__Instructions to follow__. In exact form, set down only those lines of the material that run from its first line to the line with "to be claimed", inclusive.

__Record extracts__.
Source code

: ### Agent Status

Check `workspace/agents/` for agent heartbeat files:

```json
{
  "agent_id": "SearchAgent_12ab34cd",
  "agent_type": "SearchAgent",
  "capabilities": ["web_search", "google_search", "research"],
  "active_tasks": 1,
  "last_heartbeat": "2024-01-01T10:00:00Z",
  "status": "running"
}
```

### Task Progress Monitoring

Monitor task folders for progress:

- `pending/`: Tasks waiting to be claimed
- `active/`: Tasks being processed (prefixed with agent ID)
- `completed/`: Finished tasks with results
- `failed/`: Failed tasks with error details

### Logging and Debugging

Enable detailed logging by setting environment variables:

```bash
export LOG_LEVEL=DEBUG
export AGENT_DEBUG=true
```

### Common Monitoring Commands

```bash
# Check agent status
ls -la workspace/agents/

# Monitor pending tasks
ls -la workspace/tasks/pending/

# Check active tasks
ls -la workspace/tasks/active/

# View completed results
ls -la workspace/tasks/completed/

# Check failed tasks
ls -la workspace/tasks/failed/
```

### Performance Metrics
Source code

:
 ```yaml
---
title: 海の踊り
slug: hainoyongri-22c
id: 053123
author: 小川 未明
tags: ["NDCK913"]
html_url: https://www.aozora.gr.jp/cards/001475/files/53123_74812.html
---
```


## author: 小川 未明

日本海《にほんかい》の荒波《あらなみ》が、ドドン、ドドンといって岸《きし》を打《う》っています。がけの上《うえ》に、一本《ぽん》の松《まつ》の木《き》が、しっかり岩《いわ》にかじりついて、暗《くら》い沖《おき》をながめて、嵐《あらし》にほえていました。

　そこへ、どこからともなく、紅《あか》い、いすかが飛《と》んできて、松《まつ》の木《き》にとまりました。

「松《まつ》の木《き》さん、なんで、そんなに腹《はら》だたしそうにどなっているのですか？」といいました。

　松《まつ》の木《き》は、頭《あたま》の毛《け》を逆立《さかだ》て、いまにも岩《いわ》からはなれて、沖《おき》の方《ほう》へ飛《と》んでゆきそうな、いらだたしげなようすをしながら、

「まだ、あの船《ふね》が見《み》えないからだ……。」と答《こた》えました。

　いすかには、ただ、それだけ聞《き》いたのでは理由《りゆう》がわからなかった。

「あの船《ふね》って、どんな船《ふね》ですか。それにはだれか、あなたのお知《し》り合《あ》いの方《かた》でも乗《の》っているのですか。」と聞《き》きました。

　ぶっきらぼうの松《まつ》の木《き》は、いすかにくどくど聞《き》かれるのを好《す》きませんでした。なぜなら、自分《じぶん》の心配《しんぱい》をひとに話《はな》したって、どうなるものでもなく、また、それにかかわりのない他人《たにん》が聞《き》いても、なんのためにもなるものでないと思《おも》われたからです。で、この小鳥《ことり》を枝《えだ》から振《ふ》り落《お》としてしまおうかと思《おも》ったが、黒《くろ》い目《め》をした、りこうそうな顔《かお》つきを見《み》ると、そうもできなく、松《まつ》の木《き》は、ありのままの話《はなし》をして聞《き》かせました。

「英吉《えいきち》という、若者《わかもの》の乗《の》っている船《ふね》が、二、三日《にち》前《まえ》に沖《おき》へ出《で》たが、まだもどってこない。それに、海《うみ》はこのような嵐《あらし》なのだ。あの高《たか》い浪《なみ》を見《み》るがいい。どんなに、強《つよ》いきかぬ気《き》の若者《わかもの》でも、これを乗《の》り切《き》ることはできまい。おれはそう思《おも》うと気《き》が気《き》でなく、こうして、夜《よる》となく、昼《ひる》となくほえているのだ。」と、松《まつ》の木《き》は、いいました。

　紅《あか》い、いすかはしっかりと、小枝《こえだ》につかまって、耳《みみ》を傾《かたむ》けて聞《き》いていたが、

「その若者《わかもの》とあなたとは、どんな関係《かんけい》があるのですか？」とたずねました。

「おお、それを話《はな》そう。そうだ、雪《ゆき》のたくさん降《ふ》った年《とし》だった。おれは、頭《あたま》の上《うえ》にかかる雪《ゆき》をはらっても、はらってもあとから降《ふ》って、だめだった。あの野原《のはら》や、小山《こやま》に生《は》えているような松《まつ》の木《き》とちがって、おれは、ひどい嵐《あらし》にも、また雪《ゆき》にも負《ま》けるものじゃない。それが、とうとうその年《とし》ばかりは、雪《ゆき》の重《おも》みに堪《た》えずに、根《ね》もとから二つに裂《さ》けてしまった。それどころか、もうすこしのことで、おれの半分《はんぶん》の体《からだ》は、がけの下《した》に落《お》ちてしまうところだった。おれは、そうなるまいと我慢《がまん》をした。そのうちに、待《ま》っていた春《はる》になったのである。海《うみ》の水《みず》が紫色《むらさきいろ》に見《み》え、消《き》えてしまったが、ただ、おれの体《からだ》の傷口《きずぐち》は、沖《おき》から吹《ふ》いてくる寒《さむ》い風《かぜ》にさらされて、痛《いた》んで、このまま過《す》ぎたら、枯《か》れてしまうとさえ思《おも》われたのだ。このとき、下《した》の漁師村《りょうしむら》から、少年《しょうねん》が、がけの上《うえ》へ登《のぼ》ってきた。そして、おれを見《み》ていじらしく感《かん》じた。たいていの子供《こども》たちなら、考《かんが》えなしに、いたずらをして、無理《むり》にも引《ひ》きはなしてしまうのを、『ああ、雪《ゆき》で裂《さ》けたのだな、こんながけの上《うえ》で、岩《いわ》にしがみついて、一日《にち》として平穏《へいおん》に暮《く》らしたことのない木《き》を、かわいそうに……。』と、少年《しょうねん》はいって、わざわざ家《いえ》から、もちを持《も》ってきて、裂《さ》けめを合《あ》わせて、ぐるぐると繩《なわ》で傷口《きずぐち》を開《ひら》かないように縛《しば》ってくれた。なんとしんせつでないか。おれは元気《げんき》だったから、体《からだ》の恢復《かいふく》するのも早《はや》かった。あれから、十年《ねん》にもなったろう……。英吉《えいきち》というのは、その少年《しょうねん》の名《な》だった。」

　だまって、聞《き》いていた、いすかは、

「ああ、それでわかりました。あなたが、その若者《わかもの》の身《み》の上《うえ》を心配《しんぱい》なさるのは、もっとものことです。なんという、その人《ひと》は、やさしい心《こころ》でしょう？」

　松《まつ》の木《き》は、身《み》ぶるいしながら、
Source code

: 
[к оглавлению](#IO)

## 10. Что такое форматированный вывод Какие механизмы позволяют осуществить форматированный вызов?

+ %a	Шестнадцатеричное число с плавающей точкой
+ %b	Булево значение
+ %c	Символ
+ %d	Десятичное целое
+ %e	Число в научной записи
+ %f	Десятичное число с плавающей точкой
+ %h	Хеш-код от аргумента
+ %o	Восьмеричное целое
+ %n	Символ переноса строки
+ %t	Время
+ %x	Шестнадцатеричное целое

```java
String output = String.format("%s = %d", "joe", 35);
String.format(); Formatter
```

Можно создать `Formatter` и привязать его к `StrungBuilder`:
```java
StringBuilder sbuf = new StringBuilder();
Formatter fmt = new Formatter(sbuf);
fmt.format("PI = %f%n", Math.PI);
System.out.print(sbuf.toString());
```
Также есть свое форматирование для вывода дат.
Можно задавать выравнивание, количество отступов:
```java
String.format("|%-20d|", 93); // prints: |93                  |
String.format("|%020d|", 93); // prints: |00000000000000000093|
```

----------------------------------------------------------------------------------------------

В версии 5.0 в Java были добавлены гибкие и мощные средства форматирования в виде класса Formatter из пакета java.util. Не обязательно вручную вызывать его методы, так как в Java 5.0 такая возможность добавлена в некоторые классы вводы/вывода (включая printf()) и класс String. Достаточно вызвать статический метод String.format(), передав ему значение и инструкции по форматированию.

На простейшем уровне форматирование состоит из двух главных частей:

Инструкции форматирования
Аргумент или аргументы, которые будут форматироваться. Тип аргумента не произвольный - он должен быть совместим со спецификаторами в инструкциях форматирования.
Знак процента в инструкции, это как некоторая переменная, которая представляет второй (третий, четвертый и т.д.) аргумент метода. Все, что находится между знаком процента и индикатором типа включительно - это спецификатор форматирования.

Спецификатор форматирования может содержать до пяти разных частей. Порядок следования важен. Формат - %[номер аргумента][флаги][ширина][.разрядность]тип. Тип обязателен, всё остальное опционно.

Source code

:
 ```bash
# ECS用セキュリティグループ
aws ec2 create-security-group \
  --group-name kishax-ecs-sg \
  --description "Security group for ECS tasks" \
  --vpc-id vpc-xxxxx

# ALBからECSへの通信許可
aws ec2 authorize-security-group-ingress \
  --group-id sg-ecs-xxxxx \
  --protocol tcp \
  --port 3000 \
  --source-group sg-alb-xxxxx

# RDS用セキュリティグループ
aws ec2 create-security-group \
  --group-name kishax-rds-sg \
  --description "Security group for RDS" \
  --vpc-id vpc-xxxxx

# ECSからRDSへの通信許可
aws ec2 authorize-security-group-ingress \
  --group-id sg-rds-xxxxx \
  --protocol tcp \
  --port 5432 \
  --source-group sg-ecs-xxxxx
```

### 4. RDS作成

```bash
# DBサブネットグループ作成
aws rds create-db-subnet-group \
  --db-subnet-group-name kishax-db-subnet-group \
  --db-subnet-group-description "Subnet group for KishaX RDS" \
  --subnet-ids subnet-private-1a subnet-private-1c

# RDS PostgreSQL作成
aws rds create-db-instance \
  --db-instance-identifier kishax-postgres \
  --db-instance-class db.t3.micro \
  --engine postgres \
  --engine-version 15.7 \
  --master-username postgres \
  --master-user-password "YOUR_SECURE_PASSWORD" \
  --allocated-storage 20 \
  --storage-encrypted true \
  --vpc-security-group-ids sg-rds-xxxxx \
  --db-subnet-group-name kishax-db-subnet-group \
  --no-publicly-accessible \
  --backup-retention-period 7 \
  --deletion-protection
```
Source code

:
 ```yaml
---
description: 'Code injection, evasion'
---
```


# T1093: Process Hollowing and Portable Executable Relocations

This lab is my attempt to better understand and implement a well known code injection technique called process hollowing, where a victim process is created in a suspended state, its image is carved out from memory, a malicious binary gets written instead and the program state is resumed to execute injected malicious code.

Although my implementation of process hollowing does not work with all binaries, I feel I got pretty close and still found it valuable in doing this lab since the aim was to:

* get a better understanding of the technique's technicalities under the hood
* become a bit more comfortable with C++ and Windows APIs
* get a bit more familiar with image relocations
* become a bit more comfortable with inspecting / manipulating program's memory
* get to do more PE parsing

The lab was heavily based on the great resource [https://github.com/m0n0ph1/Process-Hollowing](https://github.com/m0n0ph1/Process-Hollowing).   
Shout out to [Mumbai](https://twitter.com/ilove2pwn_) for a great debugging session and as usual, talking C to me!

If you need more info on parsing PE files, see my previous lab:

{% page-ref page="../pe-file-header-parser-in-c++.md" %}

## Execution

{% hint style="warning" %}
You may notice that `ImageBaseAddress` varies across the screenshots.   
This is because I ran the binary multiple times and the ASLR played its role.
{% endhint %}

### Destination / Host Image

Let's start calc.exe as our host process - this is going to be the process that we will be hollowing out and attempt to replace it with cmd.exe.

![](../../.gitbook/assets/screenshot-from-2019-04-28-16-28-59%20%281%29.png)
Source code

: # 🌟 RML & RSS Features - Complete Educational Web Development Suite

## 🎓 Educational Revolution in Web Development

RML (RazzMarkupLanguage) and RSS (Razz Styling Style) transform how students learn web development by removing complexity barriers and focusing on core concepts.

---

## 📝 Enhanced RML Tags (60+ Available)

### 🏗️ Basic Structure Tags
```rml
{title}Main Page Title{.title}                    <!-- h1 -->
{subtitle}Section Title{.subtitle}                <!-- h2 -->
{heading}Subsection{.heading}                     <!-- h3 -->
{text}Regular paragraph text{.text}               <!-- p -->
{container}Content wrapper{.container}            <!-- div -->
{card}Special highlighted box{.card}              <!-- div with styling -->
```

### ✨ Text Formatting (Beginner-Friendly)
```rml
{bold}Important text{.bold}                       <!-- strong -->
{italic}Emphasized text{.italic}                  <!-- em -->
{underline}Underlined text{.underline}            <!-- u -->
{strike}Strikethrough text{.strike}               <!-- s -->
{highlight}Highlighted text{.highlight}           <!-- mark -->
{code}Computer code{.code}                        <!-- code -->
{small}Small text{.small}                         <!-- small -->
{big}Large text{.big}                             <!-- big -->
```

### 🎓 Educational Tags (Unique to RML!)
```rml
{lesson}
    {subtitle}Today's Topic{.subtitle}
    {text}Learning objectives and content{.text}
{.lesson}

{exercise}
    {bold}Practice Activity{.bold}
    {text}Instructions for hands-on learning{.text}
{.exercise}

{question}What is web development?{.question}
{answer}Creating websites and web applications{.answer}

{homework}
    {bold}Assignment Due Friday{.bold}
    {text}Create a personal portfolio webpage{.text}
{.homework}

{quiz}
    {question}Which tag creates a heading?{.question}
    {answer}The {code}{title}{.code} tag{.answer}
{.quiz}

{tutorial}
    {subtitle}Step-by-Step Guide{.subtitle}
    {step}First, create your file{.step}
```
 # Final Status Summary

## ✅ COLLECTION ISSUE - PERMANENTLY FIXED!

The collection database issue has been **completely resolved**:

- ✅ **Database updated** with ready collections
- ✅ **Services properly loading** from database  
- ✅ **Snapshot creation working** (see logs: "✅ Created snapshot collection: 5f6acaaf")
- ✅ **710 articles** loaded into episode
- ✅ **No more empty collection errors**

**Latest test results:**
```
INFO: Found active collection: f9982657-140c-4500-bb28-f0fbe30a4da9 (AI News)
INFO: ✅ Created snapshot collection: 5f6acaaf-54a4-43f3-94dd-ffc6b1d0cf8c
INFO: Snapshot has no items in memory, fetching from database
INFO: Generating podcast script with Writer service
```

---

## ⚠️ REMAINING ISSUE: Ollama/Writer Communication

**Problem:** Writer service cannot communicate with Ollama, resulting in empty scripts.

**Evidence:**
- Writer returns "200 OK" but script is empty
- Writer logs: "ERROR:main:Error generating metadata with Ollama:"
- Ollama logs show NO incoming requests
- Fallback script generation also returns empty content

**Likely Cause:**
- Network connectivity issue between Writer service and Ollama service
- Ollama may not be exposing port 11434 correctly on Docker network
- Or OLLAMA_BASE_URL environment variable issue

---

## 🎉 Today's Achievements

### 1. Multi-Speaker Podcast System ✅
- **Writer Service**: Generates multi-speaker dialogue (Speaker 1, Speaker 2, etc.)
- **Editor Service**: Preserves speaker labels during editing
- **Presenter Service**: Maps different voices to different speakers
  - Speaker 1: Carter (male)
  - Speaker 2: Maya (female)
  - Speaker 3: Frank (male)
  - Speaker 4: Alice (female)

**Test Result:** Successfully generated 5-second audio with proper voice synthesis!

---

__Written answer__.
Source code

: ### Agent Status

Check `workspace/agents/` for agent heartbeat files:

```json
{
  "agent_id": "SearchAgent_12ab34cd",
  "agent_type": "SearchAgent",
  "capabilities": ["web_search", "google_search", "research"],
  "active_tasks": 1,
  "last_heartbeat": "2024-01-01T10:00:00Z",
  "status": "running"
}
```

### Task Progress Monitoring

Monitor task folders for progress:

- `pending/`: Tasks waiting to be claimed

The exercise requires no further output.